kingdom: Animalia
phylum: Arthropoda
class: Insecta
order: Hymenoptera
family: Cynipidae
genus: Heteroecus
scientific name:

_ _ _ _ _ _ _

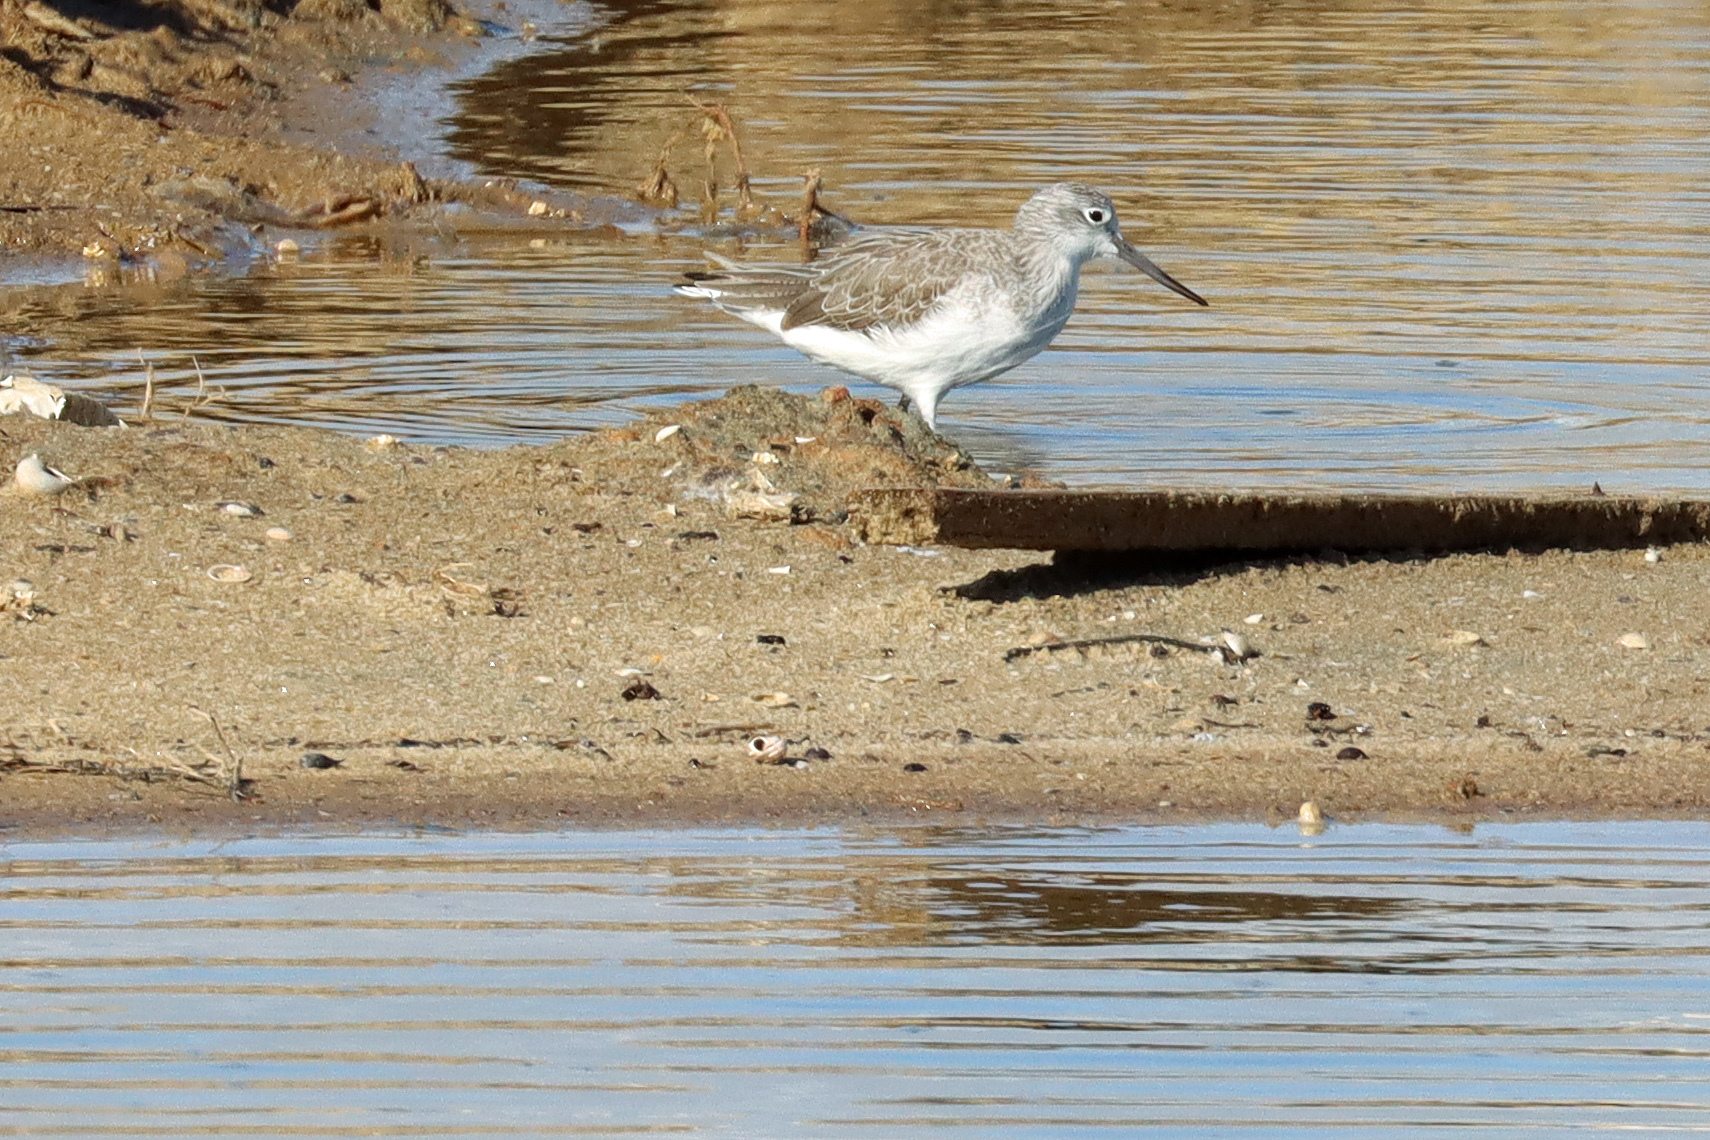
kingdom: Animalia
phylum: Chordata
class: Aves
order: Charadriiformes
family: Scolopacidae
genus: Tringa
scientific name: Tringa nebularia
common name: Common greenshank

_ _ _ _ _ _ _

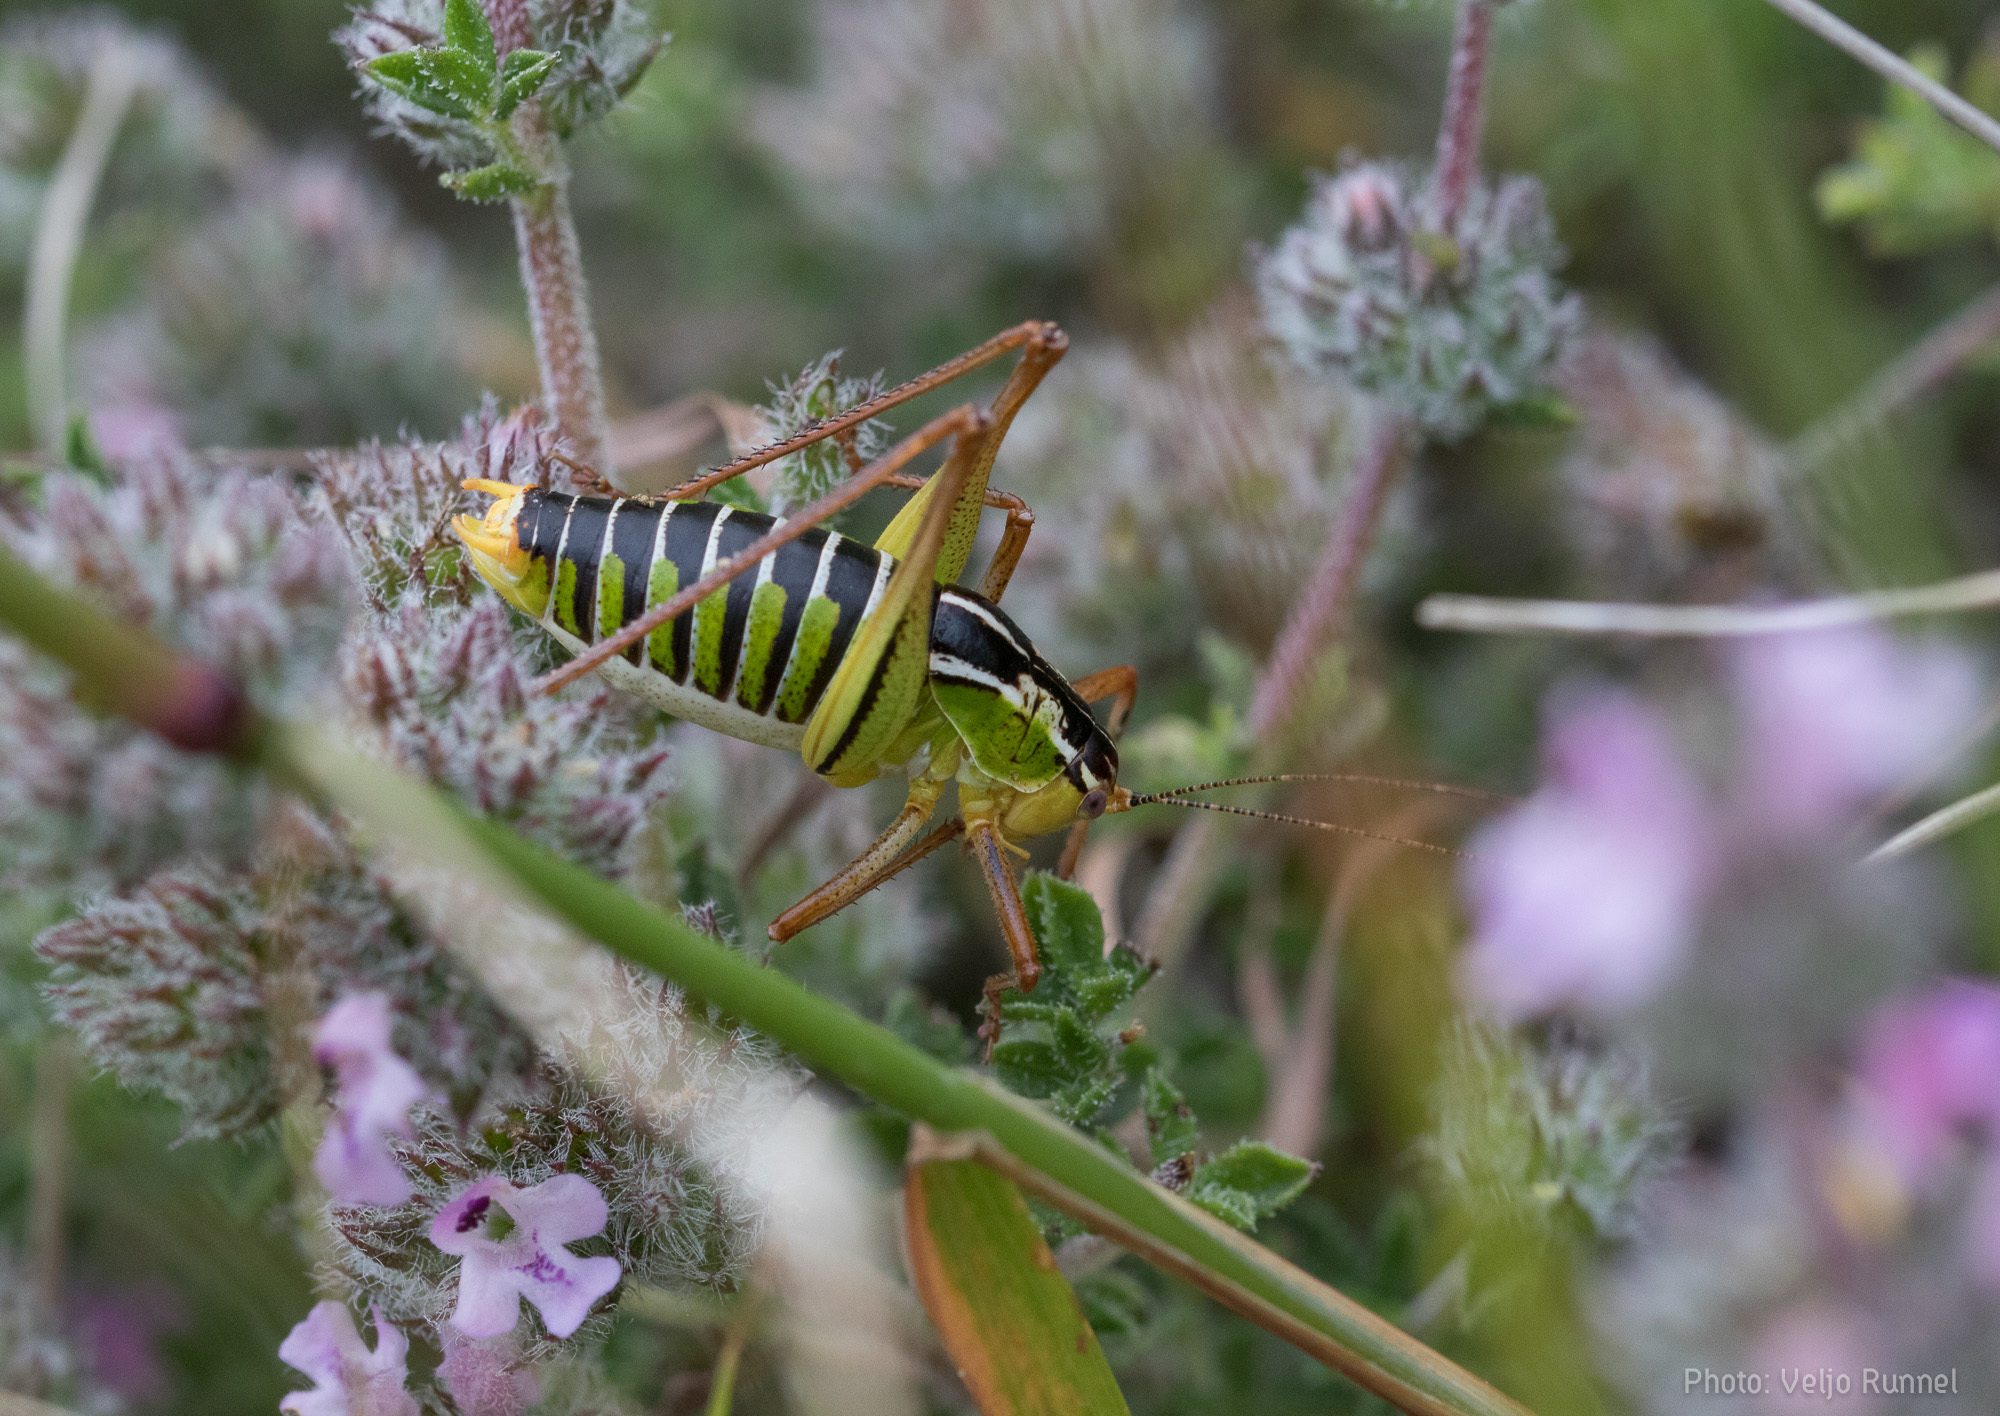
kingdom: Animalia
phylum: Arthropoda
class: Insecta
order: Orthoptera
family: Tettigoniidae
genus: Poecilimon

_ _ _ _ _ _ _

*課題の目的*.
「phylum: Chordata」を含む行から始めて、「scientific name: Tringa nebularia」を含む行までの各行を一字も変えずにそのまま返す。両端の行も含める。

*最終結果*.
phylum: Chordata
class: Aves
order: Charadriiformes
family: Scolopacidae
genus: Tringa
scientific name: Tringa nebularia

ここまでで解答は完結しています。